Fiona shrugged. ‘He was nice. What was I to do, let him escape?’

‘Cheesemaking!’ Barbara reflected. ‘Very restful, I’d say.’

‘Mrs Hennessy . . . That has a nice sound to it,’ said Ania with a smile.

Winnie sighed. He was nice, certainly, but she was way beyond having her hopes raised by chance encounters.

Teddy rang Winnie the next day. He was going to be in Dublin again at the weekend. Would Winnie like to meet him for a coffee or something?

They talked all afternoon in a big sunny café. There was so much to say and to hear. She told him about her family – three sisters and two brothers, scattered all over the world. She said it was a series of goodbyes at the airport and tears and promising to come out to visit, but Winnie had never wanted to go to Australia or America. She was a real home bird.

Teddy nodded in agreement. He was exactly the same. He never wanted to go too far from Rossmore.

When Winnie was twelve her mother had died and the light had gone out of the house. Five years later her father had married again; a pleasant, distant woman called Olive who made jewellery and sold it at markets and fairs around the country. It was hard to say whether she liked Olive or not. Olive was remote and seemed to live in another world.

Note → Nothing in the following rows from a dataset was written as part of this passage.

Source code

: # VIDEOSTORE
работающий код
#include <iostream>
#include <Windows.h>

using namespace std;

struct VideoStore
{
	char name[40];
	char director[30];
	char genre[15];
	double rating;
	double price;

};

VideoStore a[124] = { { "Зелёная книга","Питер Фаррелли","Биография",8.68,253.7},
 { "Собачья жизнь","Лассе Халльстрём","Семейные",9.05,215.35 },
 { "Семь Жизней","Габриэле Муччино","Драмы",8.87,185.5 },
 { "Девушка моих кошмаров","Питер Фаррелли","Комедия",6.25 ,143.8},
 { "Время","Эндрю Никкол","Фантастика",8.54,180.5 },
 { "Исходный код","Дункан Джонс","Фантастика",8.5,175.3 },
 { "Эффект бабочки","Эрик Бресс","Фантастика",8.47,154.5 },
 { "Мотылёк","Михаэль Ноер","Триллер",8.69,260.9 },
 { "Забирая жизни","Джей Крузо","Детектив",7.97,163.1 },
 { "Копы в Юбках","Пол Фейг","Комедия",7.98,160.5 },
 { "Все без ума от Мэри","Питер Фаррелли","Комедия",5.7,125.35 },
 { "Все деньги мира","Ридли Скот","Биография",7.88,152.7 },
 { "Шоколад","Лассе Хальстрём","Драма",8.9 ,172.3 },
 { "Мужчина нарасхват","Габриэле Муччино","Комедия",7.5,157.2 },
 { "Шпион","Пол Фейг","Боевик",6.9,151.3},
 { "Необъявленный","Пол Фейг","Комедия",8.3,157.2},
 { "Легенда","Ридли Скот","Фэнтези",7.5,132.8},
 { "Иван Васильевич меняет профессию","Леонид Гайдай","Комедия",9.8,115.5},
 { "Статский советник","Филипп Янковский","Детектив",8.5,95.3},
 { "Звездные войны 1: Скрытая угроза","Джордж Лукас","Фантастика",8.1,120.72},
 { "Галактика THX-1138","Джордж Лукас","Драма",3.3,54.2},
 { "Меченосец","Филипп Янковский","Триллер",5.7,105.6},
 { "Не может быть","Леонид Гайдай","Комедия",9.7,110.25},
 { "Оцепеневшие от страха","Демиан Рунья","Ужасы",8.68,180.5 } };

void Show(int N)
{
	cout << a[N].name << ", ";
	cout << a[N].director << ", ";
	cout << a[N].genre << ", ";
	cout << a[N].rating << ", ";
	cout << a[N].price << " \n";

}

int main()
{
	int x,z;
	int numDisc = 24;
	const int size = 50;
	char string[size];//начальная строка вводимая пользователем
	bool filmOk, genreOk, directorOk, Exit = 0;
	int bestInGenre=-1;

Teddy was an only child and his mother was a widow. His father had been killed in an accident on the farm many years ago. His mother had gone out to work in the local creamery to earn the money to send him to a really good school. He had enjoyed it there but his mother was very disappointed that he had not become a doctor or a lawyer. That would have been a reward for the long, hard hours she had worked.